- Список заданий:
A. Перепишите из отрывка о языке Ильфа и Петрова фрагмент, начиная со слов «Этой задаче служил, в» и продолжая до слов «из источников смеха.» включительно.
B. Продолжите отрывок о языке сатирических книг Ильфа и Петрова, начав сразу после его последнего предложения.

- Отрывок:
━━━━━━━━━━━━━━━━━━━━

А как упорно работали писатели над языком своих произведений, сколько изобретательности проявили в поисках средств комической выразительности.
Рецензируя книги молодых рассказчиков, Петров говорил однажды, что писатель тесно, как воздухом, окружен чужими метафорами, эпитетами, когда-то кем-то сочиненными словесными комплектами, до этого уже побывавшими в руках многих авторов. Один такой "комплект" Остап с выгодой продал самому скучному пассажиру литерного поезда журналисту Ухудшанскому. Пользоваться этим комплектом было легко и удобно. Как выражался Остап, расхваливая свой товар, не надо дожидаться, "покуда вас охватит потный вал вдохновения". Но это чрезвычайно опасная легкость.
Необходимо, писал Петров, "с величайшими, я бы сказал, мучительными трудами находить свое собственное, неповторимое, с боем создавать оригинальную манеру, не хватая легкомысленно первое, что подвернется под руку... Надо изо дня в день корпеть над словом, трястись над ним".
Сами Ильф и Петров решительно избегали слов и выражений, о которых Марк Твен остроумно заметил, что они хорошо звучат, когда встречаются в печати первые семнадцать-восемнадцать тысяч раз, а потом начинают приедаться. Но в пародийном, ироническом плане сатирики их неоднократно "обыгрывали".
Этой задаче служил, в частности, прием комического обновления привычных выражений, приевшихся оборотов речи: ахиллесова пята видна сквозь продранный носок; воздушный замок разваливается со всеми его башенками, подъемными мостами, флюгерами и штандартом; "Сноуден - это голова!" - яростно доказывают друг другу пикейные жилеты. "Сноудену пальца в рот не клади. Я лично свой палец не положил бы",- надрывается старик Валиадис, "нимало не смущаясь тем, что Сноуден ни за что на свете не позволил бы Валиадису лезть пальцем в свой рот". Когда, размечтавшись о брильянтах мадам Петуховой, Остап восклицает: "Батистовые портянки будем носить, крем Марго кушать", то вещи здесь выступают в столь необычном качестве, что это делает их комичными. Такое смещение понятий тоже становится одним из источников смеха.

━━━━━━━━━━━━━━━━━━━━

- Собранные данные:

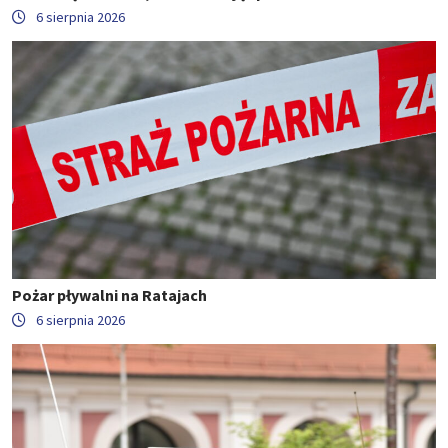
6 sierpnia 2026
Pożar pływalni na Ratajach
6 sierpnia 2026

━━━━━━━━━━━━━━━━━━━━

- Ответы к заданиям:
A.
Этой задаче служил, в частности, прием комического обновления привычных выражений, приевшихся оборотов речи: ахиллесова пята видна сквозь продранный носок; воздушный замок разваливается со всеми его башенками, подъемными мостами, флюгерами и штандартом; "Сноуден - это голова!" - яростно доказывают друг другу пикейные жилеты. "Сноудену пальца в рот не клади. Я лично свой палец не положил бы",- надрывается старик Валиадис, "нимало не смущаясь тем, что Сноуден ни за что на свете не позволил бы Валиадису лезть пальцем в свой рот". Когда, размечтавшись о брильянтах мадам Петуховой, Остап восклицает: "Батистовые портянки будем носить, крем Марго кушать", то вещи здесь выступают в столь необычном качестве, что это делает их комичными. Такое смещение понятий тоже становится одним из источников смеха.

B.
История создания книг Ильфа и Петрова - это не только история поисков сатирических образов, приемов и средств сатирической оценки людей и событий, это история выработки собственной оригинальной манеры, создания собственного неповторимого писательского почерка. Их было двое, и слово, которое приходило в голову одновременно обоим, они без сожаления отбрасывали, принимаясь искать другое. Это было постоянным принципом их работы, надежным заслоном от готовых, ходячих выражений и "серых словесных комплектов".
- Если слово пришло в голову одновременно двум,- любил говорить Ильф,- значит, оно может прийти в голову трем и четырем, значит, оно близко лежало. Не ленитесь, Женя, давайте поищем другое. Это трудно. Но кто сказал, что сочинять художественные произведения легкое дело?
Со временем они чаще стали ловить себя на том, что вместе произносят действительно хорошее, нужное слово, которое лежало не близко, а далеко. Но это пришло не скоро, не сразу, в итоге долгих поисков, мучительного труда, выработки единого литературного стиля и единого литературного вкуса, в итоге жестоких споров у письменного стола из-за какого-то эпитета или оборота речи, ни разу, впрочем, не омрачивших их дружбы. Заметки Петрова для книги "Мой друг Ильф" вводят нас в атмосферу этих споров и, как магнитофонная лента, даже сохраняют живое звучание ильфовской речи: "Женя, вы слишком уважаете то, что вы написали. Вычеркните. Не бойтесь. Уверяю вас, от этого ничего страшного не произойдет. Вычеркните". "Это была моя слабость,- добавлял Петров.- Я действительно уважал написанное... перечитывал по двадцать раз и вычеркивал с большим трудом".
Рядом с этой записью еще одна:
"- Женя, не цепляйтесь так за эту строчку. Вычеркните ее.
Я медлил.
- Гос-споди! - говорил он с раздражением.- Ведь это же так просто.
Он брал из моих рук перо и решительно зачеркивал строчку:
- Вот видите! А вы мучились".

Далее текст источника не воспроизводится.